JPEG Quantized Coefficient Recovery via DCT Domain Spatial-Frequential Transformer
Mingyu Ouyang, Zhenzhong Chen
TL;DR
The paper tackles JPEG artifact restoration by directly recovering quantized DCT coefficients in the frequency domain. It introduces DCTransformer, a DCT-domain spatial-frequential Transformer with a dual-branch SFTB, quantization matrix embedding, and a luminance-chrominance alignment head, trained with a dual-domain loss to optimize both pixel- and coefficient-domain fidelity. Key contributions include the first Transformer-based approach in the DCT domain for coefficient recovery, a single model that handles luminance and chrominance across wide quality factors, and extensive experiments showing state-of-the-art or competitive results in both pixel and DCT-domain metrics, with improved robustness and efficiency. The method has practical impact for JPEG restoration tasks, enabling flexible quality-factor handling and efficient deployment on high-resolution images due to favorable memory and inference time characteristics.
Abstract
JPEG compression adopts the quantization of Discrete Cosine Transform (DCT) coefficients for effective bit-rate reduction, whilst the quantization could lead to a significant loss of important image details.

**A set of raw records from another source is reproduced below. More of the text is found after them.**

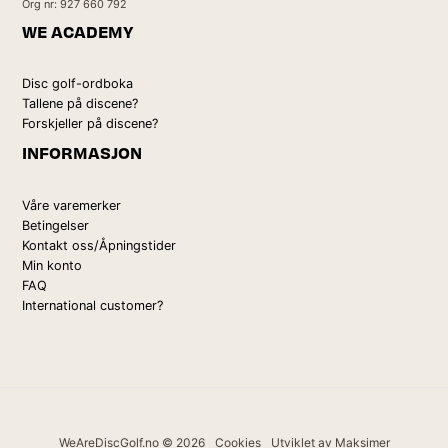
Org nr: 927 660 792
WE ACADEMY
Disc golf-ordboka
Tallene på discene?
Forskjeller på discene?
INFORMASJON
Våre varemerker
Betingelser
Kontakt oss/Åpningstider
Min konto
FAQ
International customer?
WeAreDiscGolf.no © 2026
Cookies
Utviklet av Maksimer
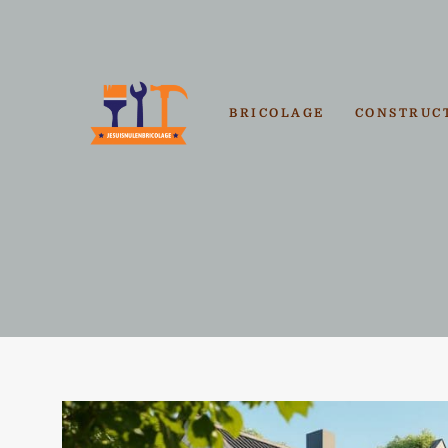
Aller
au
contenu
BRICOLAGE
CONSTRUC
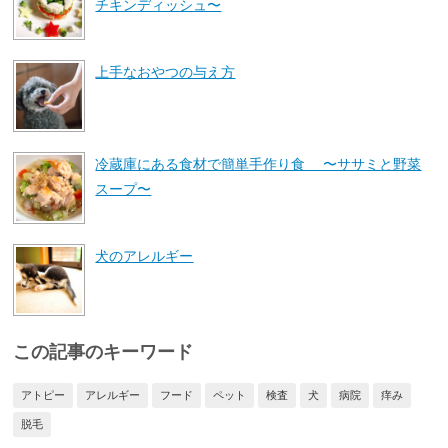
チキンディッシュ〜
上手なおやつの与え方
冷蔵庫にある食材で簡単手作り食 〜ササミと野菜
スープ〜
犬のアレルギー
この記事のキーワード
アトピー
アレルギー
フード
ペット
検査
犬
病院
痒み
脱毛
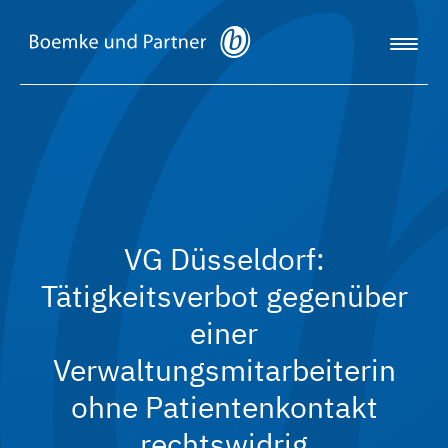
VG Düsseldorf:
Tätigkeitsverbot gegenüber
einer
Verwaltungsmitarbeiterin
ohne Patientenkontakt
rechtswidrig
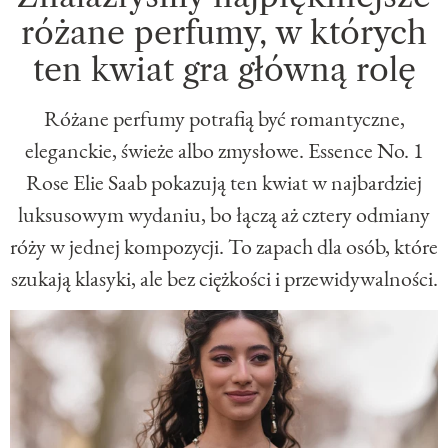
różane perfumy, w których
ten kwiat gra główną rolę
Różane perfumy potrafią być romantyczne,
eleganckie, świeże albo zmysłowe. Essence No. 1
Rose Elie Saab pokazują ten kwiat w najbardziej
luksusowym wydaniu, bo łączą aż cztery odmiany
róży w jednej kompozycji. To zapach dla osób, które
szukają klasyki, ale bez ciężkości i przewidywalności.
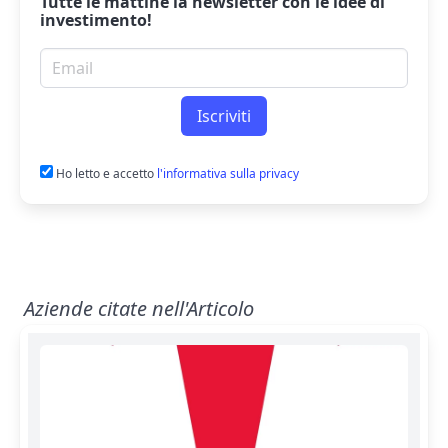
Tutte le mattine la
newsletter
con le idee di
investimento!
Email per newsletter
Iscriviti
Ho letto e accetto
l'informativa sulla privacy
Aziende citate nell'Articolo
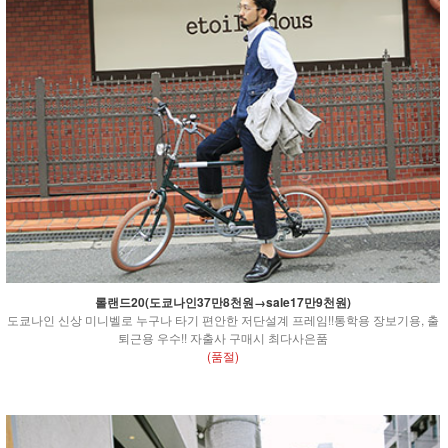
롤랜드20(도쿄나인37만8천원→sale17만9천원)
도쿄나인 신상 미니벨로 누구나 타기 편안한 저단설계 프레임!!통학용 장보기용, 출
퇴근용 우수!! 자출사 구매시 최다사은품
(품절)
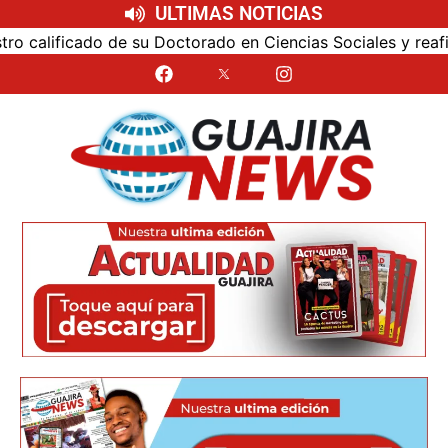
ULTIMAS NOTICIAS
alificado de su Doctorado en Ciencias Sociales y reafirmó s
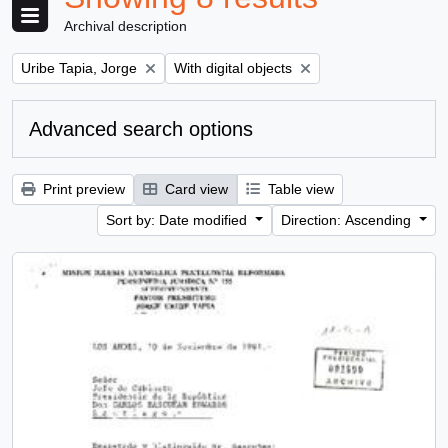
Archival description
Remove filter:
Remove filter:
Uribe Tapia, Jorge
With digital objects
Advanced search options
Print preview
Card view
Table view
Sort by: Date modified
Direction: Ascending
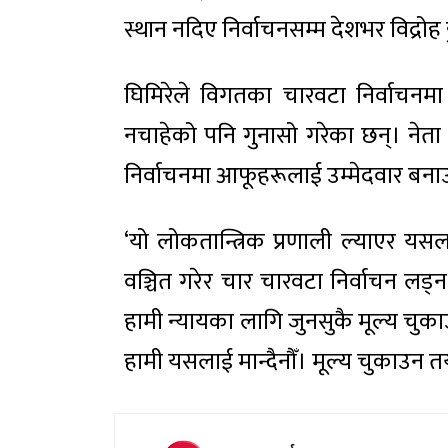
स्थान नदिए निर्वाचनसम्म देशभर विद्रोह ह
घिमिरेले विगतका चारवटा निर्वाचनमा 
नचाहेको पनि गुनासो गरेका छन्। नेता घ
निर्वाचनमा आफूहरूलाई उम्मेदवार बन
‘यो लोकतान्त्रिक प्रणाली ल्याएर यसला
वञ्चित गरेर चार चारवटा निर्वाचन लड्न
हामी न्यायका लागि जुनसुकै मूल्य चुक
हामी यसलाई मान्दैनौँ। मूल्य चुकाउन तय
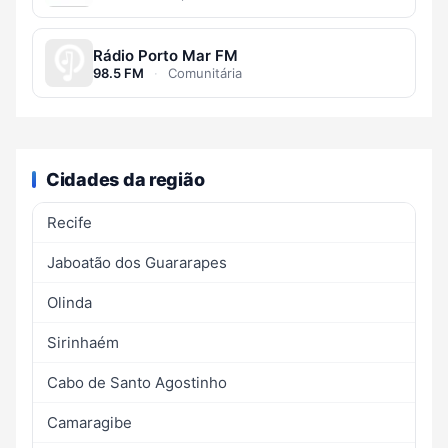
Rádio Porto Mar FM
98.5 FM
·
Comunitária
Cidades da região
Recife
Jaboatão dos Guararapes
Olinda
Sirinhaém
Cabo de Santo Agostinho
Camaragibe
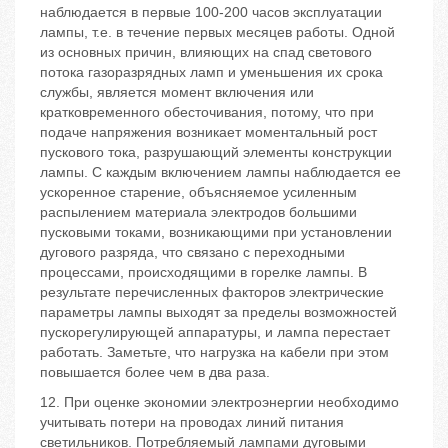
наблюдается в первые 100-200 часов эксплуатации
лампы, т.е. в течение первых месяцев работы. Одной
из основных причин, влияющих на спад светового
потока газоразрядных ламп и уменьшения их срока
службы, является момент включения или
кратковременного обесточивания, потому, что при
подаче напряжения возникает моментальный рост
пускового тока, разрушающий элементы конструкции
лампы. С каждым включением лампы наблюдается ее
ускоренное старение, объясняемое усиленным
распылением материала электродов большими
пусковыми токами, возникающими при установлении
дугового разряда, что связано с переходными
процессами, происходящими в горелке лампы. В
результате перечисленных факторов электрические
параметры лампы выходят за пределы возможностей
пускорегулирующей аппаратуры, и лампа перестает
работать. Заметьте, что нагрузка на кабели при этом
повышается более чем в два раза.
12. При оценке экономии электроэнергии необходимо
учитывать потери на проводах линий питания
светильников. Потребляемый лампами дуговыми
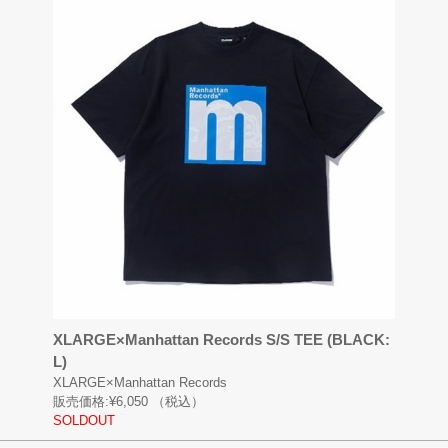
XLARGE×Manhattan Records S/S TEE (BLACK:
L)
XLARGE×Manhattan Records
販売価格:
¥6,050
（税込）
SOLDOUT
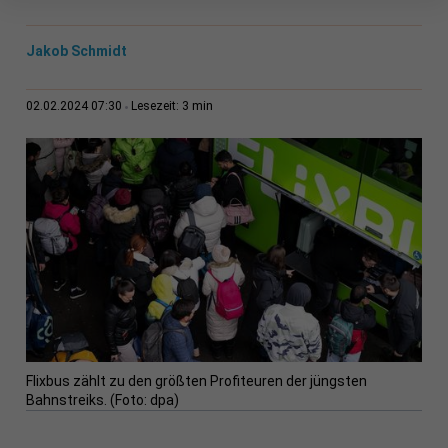
Jakob Schmidt
3 min
02.02.2024 07:30
Lesezeit:
Flixbus zählt zu den größten Profiteuren der jüngsten
Bahnstreiks. (Foto: dpa)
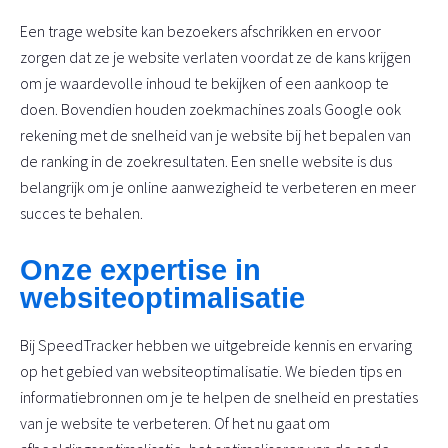
Een trage website kan bezoekers afschrikken en ervoor
zorgen dat ze je website verlaten voordat ze de kans krijgen
om je waardevolle inhoud te bekijken of een aankoop te
doen. Bovendien houden zoekmachines zoals Google ook
rekening met de snelheid van je website bij het bepalen van
de ranking in de zoekresultaten. Een snelle website is dus
belangrijk om je online aanwezigheid te verbeteren en meer
succes te behalen.
Onze expertise in
websiteoptimalisatie
Bij SpeedTracker hebben we uitgebreide kennis en ervaring
op het gebied van websiteoptimalisatie. We bieden tips en
informatiebronnen om je te helpen de snelheid en prestaties
van je website te verbeteren. Of het nu gaat om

Recovering compressed JPEG images in the frequency domain has recently garnered increasing interest, complementing the multitude of restoration techniques established in the pixel domain. However, existing DCT domain methods typically suffer from limited effectiveness in handling a wide range of compression quality factors or fall short in recovering sparse quantized coefficients and the components across different colorspaces. To address these challenges, we propose a DCT domain spatial-frequential Transformer, namely DCTransformer, for JPEG quantized coefficient recovery. Specifically, a dual-branch architecture is designed to capture both spatial and frequential correlations within the collocated DCT coefficients. Moreover, we incorporate the operation of quantization matrix embedding, which effectively allows our single model to handle a wide range of quality factors, and a luminance-chrominance alignment head that produces a unified feature map to align different-sized luminance and chrominance components. Our proposed DCTransformer outperforms the current state-of-the-art JPEG artifact removal techniques, as demonstrated by our extensive experiments.